To do so, the majority cites to the case of Field v. Kearns, 43 Conn.App. 265, 682 A.2d 148 (1996) for the proposition that there is a present trend by other states in adopting absolute immunity for even “the act of filing a grievance complaint.” Indeed, the Connecticut Court of Appeals in Field did address whether the act of filing a bar complaint gives rise to absolute immunity in favor of the complainant, the issue squarely before the Court today. Id. However, according to the Connecticut Supreme Court, Field is contrary to Rioux v. Barry, 283 Conn. 338, 927 A.2d 304 n. 6 (2007) (“In Field, the court concluded that absolute immunity applied to a vexatious litigation claim. The holding of Field is inconsistent with the holding of this opinion.”).
In Rioux, the Connecticut high court held that the stringent requirements of wrongful use of civil proceedings4 provid*613ed enough protection to complainants rendering unnecessary an “additional layer of protection” to “would-be litigants in the form of absolute immunity.” Id. at 310. The Court’s logic surrounded the premise that because the tort had such stringent requirements, there existed adequate room for both appropriate incentives to report wrongdoing and protection of the injured party’s interest in being free from unwarranted litigation. Id. Thus, because the tort strikes the proper balance, the Connecticut high court found it unnecessary to foreclose those who suffered harm as a result of vexatious litigation. Id.
Furthermore, the Connecticut Supreme Court, noted:
[W]ere we to provide absolute immunity for the communications underlying the tort of vexatious litigation, we would effectively eliminate the tort.... [Virtually any initiation or procurement of a previous lawsuit would necessarily be part of any judicial proceeding. Thus, the tort of vexatious litigation would virtually always be subject to absolute immunity. Indeed the Restatement of Torts implicitly recognizes this by providing that statements made in the course of a judicial or quasi judicial proceeding are absolutely immune in the context of a defamation suit but not in the context of a suit for vexatious litigation. See 3 Restatement (Second), Torts Section 587, at 249, comment (a) (1977).
Like the Connecticut Supreme Court, I believe the tort of wrongful use of civil proceedings provides adequate protections to would-be bar complainants and would not have the chilling effect posited by the majority. Rather than adopting an approach that provides bad faith bar complainants with the impenetrable shield of absolute immunity, I would adopt a more tempered approach consistent with our own rules of professional conduct, that of qualified immunity.

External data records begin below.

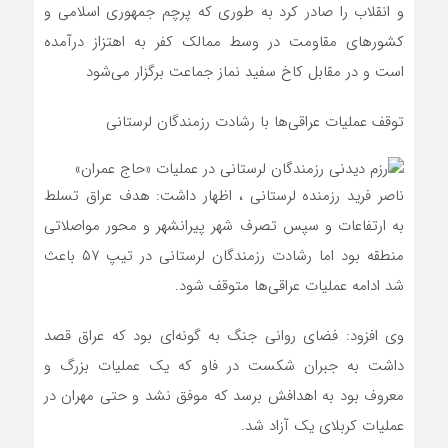
و انقلاب را صادر کرد به طوری که پرچم جمهوری اسلامی و
کشور‌های مقاومت در وسط ممالک کفر به اهتزاز درآمده
است و در مقابل کاخ سفید نماز جماعت برگزار می‌شود
توقف عملیات عراقی‌ها با رشادت رزمندگان لرستانی
ناصر فرید رزمنده لرستانی ، اظهار داشت: هدف عراق تسلط
به ارتفاعات و سپس تصرف شهر پیرانشهر و محور مواصلاتی
منطقه بود اما رشادت رزمندگان لرستانی در تیپ ۵۷ باعث
شد ادامه عملیات عراقی‌ها متوقف شود.
وی افزود: فضای روانی جنگ به گونه‌ای بود که عراق قصد
داشت به جبران شکست در فاو که یک عملیات بزرگ و
معروف بود به اهدافش برسد که موفق نشد و حتی مهران در
عملیات کربلای یک آزاد شد.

See Kentucky Rule Civil Procedure 11 (requiring attorney to have good faith regarding the factual and legal soundness of documents bearing his name); SCR 3.130(8.3)(d) (providing immunity to lawyer acting in good faith in the reporting of misconduct); see also Comment 5, SCR 3.130(8.3) (explaining that qualified immunity applies to attorney’s reporting misconduct).

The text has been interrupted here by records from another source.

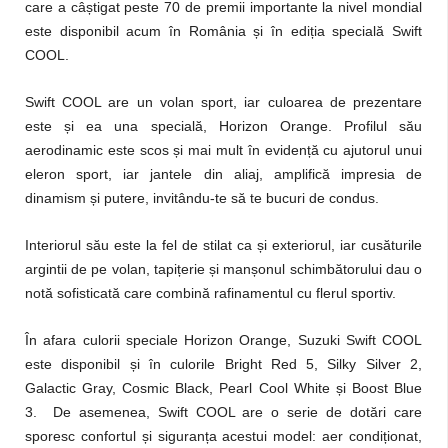
care a câștigat peste 70 de premii importante la nivel mondial
este disponibil acum în România și în ediția specială Swift
COOL.
Swift COOL are un volan sport, iar culoarea de prezentare
este și ea una specială, Horizon Orange. Profilul său
aerodinamic este scos și mai mult în evidență cu ajutorul unui
eleron sport, iar jantele din aliaj, amplifică impresia de
dinamism și putere, invitându-te să te bucuri de condus.
Interiorul său este la fel de stilat ca și exteriorul, iar cusăturile
argintii de pe volan, tapițerie și manșonul schimbătorului dau o
notă sofisticată care combină rafinamentul cu flerul sportiv.
În afara culorii speciale Horizon Orange, Suzuki Swift COOL
este disponibil și în culorile Bright Red 5, Silky Silver 2,
Galactic Gray, Cosmic Black, Pearl Cool White și Boost Blue
3. De asemenea, Swift COOL are o serie de dotări care
sporesc confortul și siguranța acestui model: aer condiționat,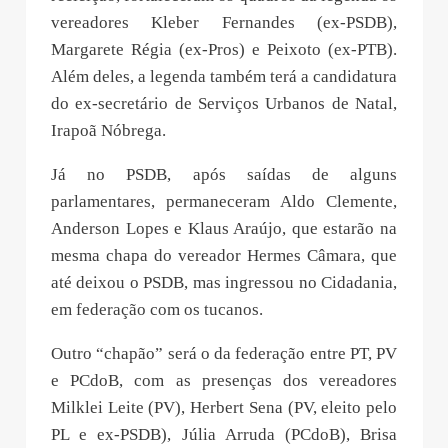
vereadores Kleber Fernandes (ex-PSDB),
Margarete Régia (ex-Pros) e Peixoto (ex-PTB).
Além deles, a legenda também terá a candidatura
do ex-secretário de Serviços Urbanos de Natal,
Irapoã Nóbrega.
Já no PSDB, após saídas de alguns
parlamentares, permaneceram Aldo Clemente,
Anderson Lopes e Klaus Araújo, que estarão na
mesma chapa do vereador Hermes Câmara, que
até deixou o PSDB, mas ingressou no Cidadania,
em federação com os tucanos.
Outro “chapão” será o da federação entre PT, PV
e PCdoB, com as presenças dos vereadores
Milklei Leite (PV), Herbert Sena (PV, eleito pelo
PL e ex-PSDB), Júlia Arruda (PCdoB), Brisa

For these reasons, I respectfully dissent from the majority’s conclusion that bar complainants enjoy absolute — rather than qualified — immunity from civil liability rightfully arising from the filing of a vexatious and bad-faith bar complaint.
SCHRODER, J., joins.

. The Connecticut tort in Rioux is referred to as vexatious litigation which requires the same elements as the tort of wrongful use of civil proceedings. See Rioux, 927 A.2d 304.